Egon Schiele – Tod und Mädchen

21. November 2016 | Von | Kategorie: Biografie, Kino




Tod und Mädchen ist der Name eines Gemäldes des Malers Egon Schiele Egon Schiele – Tod und Mädchen ist die spannende Biographie des österreichischen Malers. Der junge Schiele malte und zeichnete zu Beginn des 20. Jahrhunderts wie ein Besessener. Das war natürlich nicht das Besondere, sondern das Was und das Wie. Schiele war besessen von der Aktmalerei. Damit gehörte er vermutlich zu den meist diskutierten Künstlern seiner Zeit. Egons Vater starb als Egon 15 Jahre alt war, mit 16 wurde er an der Akademie der Bildenden Künste in Wien aufgenommen, die er mit 18 Jahren bereits wieder verließ, weil ihn der Alltag langweilte. Nach Verlassen der Akademie stand seine jüngere Schwester für ihn Modell.
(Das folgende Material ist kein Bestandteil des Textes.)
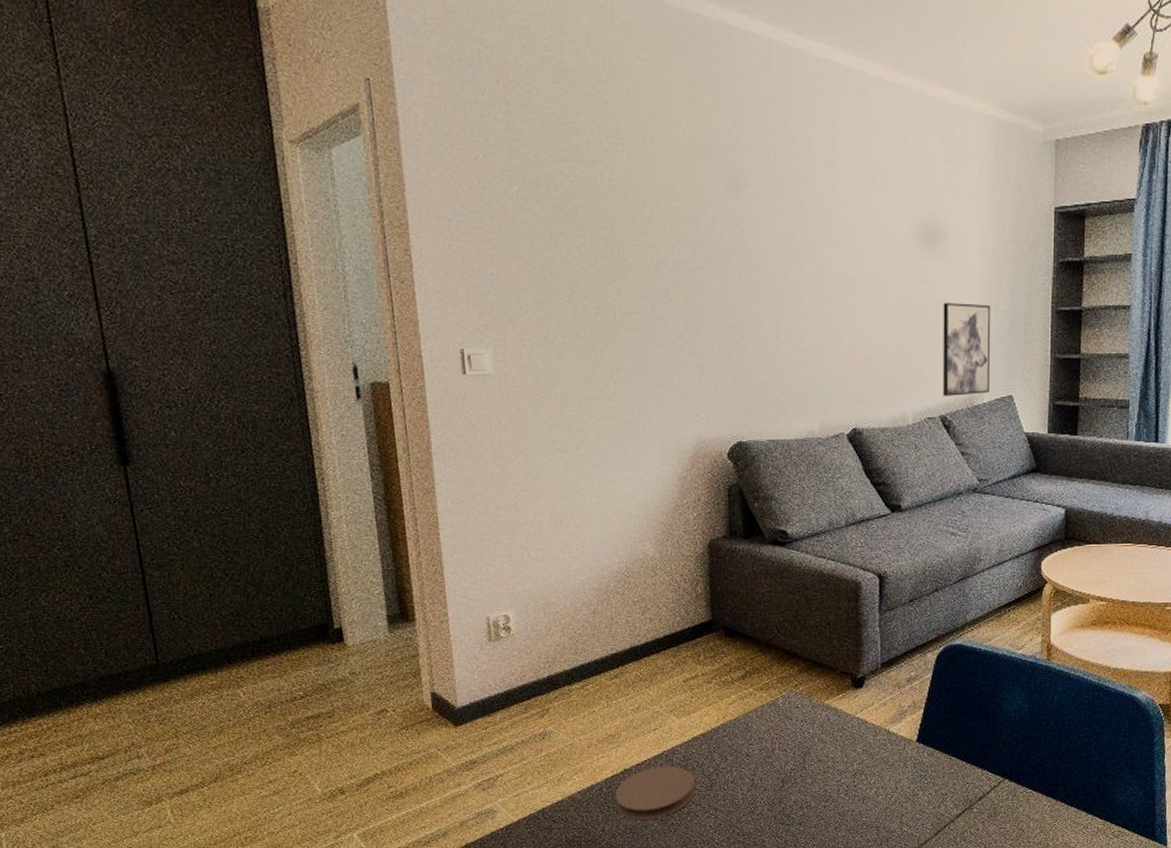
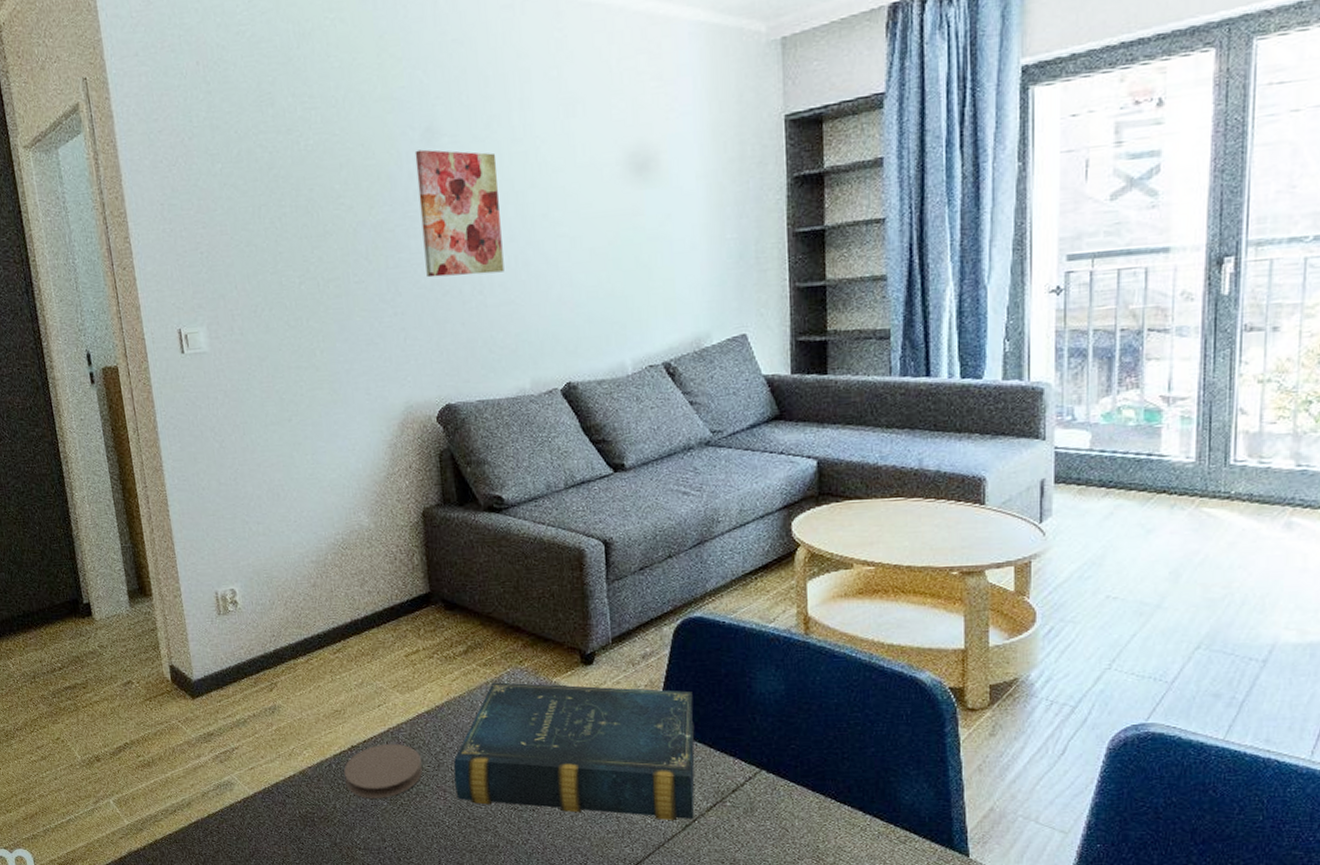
wall art: none [720,197,801,322] -> present [415,149,505,278]
book: none [726,705,950,828] -> present [453,682,695,821]
wall art: present [943,303,991,396] -> none [659,233,718,341]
Egon Schiele ist ein besessener expressionistischer Maler

An dieser Stelle setzt der Film an, der immer wieder mit Rückblenden arbeitet. Der Film startet am 28. Oktober 1918 mit dem Tod seiner schwangeren Frau Edith. Der Film endet knapp zwei Stunden später mit dem Tod Schieles, der von seiner jüngeren Schwester Gertrude drei Tage lang gepflegt wird. Von hier aus sieht man sein Leben als Rückblick. Schiele tat sich mit anderen jungen Künstlern zusammen um gemeinsam mit ihnen zu malen, stellt aber schnell fest, dass das nicht funktioniert. Er zieht sich aufs Land zurück, trifft Klimt und lernt dort sein Modell Wally Neuzil kennen. Die beiden kommen sich näher und es verbindet sie eine große Vertrautheit. Im Laufe der Zeit wird aus Wallys Gefühlen mehr, Egon sieht allerdings nur seine Kunst.

Egon Schiele – Tod und Mädchen ist ein bewegender Film über das Leben des Künstlers

Der Film zeigt in starken Bildern, dass er besessen war von seiner Kunst. Für sie tat er alles und sogar als er wegen Unzucht vor Gericht gestellt und anschließend frei gesprochen wird, verteidigt er seine Kunst vor den Richtern. Als sie vor seinen Augen fragliches Bild verbrennen, merkt man ihm an, dass er leidet. Zum Ende des ersten Weltkriegs wurde auch Schiele eingezogen. Auch während seiner Grundausbildung malte er in jeder freien Minute. Im Jahr 1918 grassierte die Spanische Grippe in Wien und forderte zahlreiche Tote.

Der Film ist spannend, brutal, gefühlvoll und unbedingt sehenswert.